Prove Value of Summation with Combinatoric

Question

Prove that:

$$\sum_{k=0}^n\binom{n}{k}\left(\frac{k}{n}\right)^2x^k(1-x)^{n-k}=\frac{x(1+x(n-1))}{n}$$

I've managed to simplify the sum up until this point:

$$\frac{\sum_{k=1}^n\binom{n-1}{k-1}kx^k(1-x)^{n-k}}{n}$$

But I'm not sure where to go from here.
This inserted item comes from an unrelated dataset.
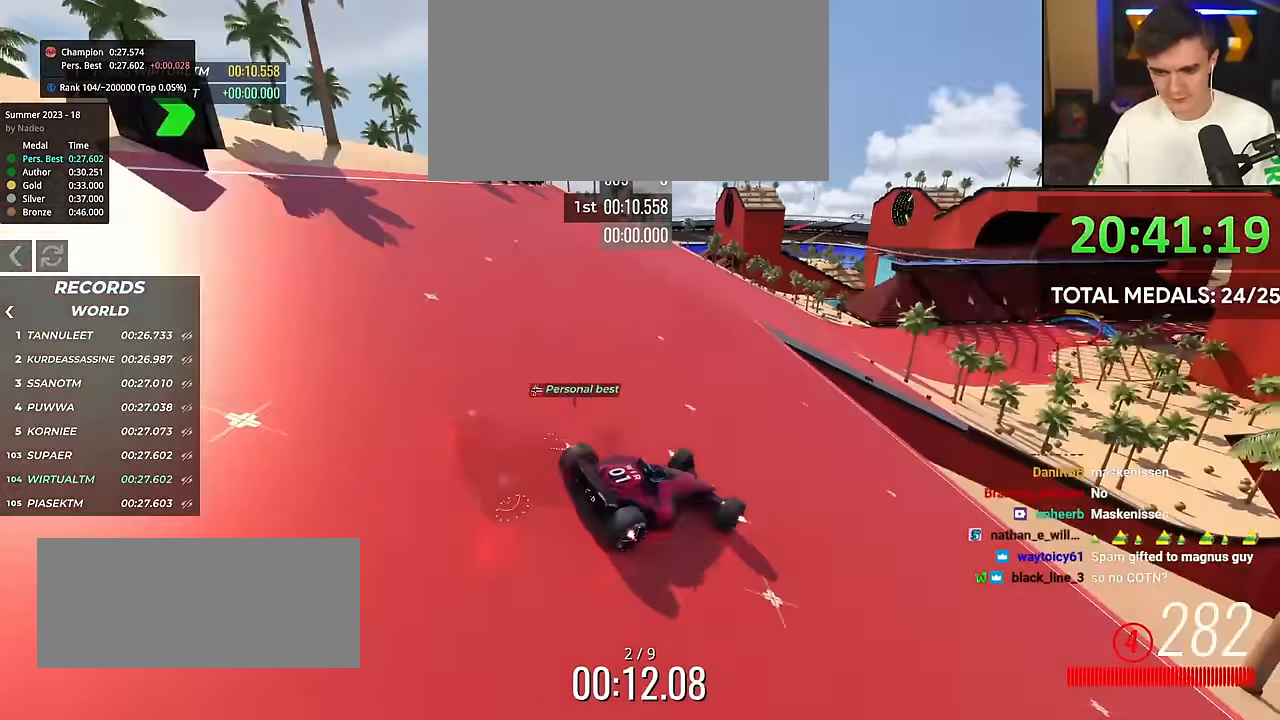
{"keys": ["right", "up"], "events": [[133, "left", "up"], [216, "right", "down"]]}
It looks like I need to get it into a form where I can apply Binomial Theorem, but I'm not entirely sure how to do that since there's that $k$ term in there.

Answer 1

HINT

Use that

$$\left(\frac{k}{n}\right)^2\binom{n}{k}=\left(\frac{k\left(k-1\right)}{n^2}+\frac{k}{n^2}\right)\binom{n}{k}=\frac{n-1}{n}\frac{k\left(k-1\right)}{n\left(n-1\right)}\binom{n}{k}+\frac{1}{n}\frac{k}{n}\binom{n}{k}$$

Hence

$$ \left(\frac{k}{n}\right)^2\binom{n}{k}=\frac{n-1}{n}\binom{n-2}{k-2}+\frac{1}{n}\binom{n-1}{k-1}$$ And here appears the binomial theorem you mentioned.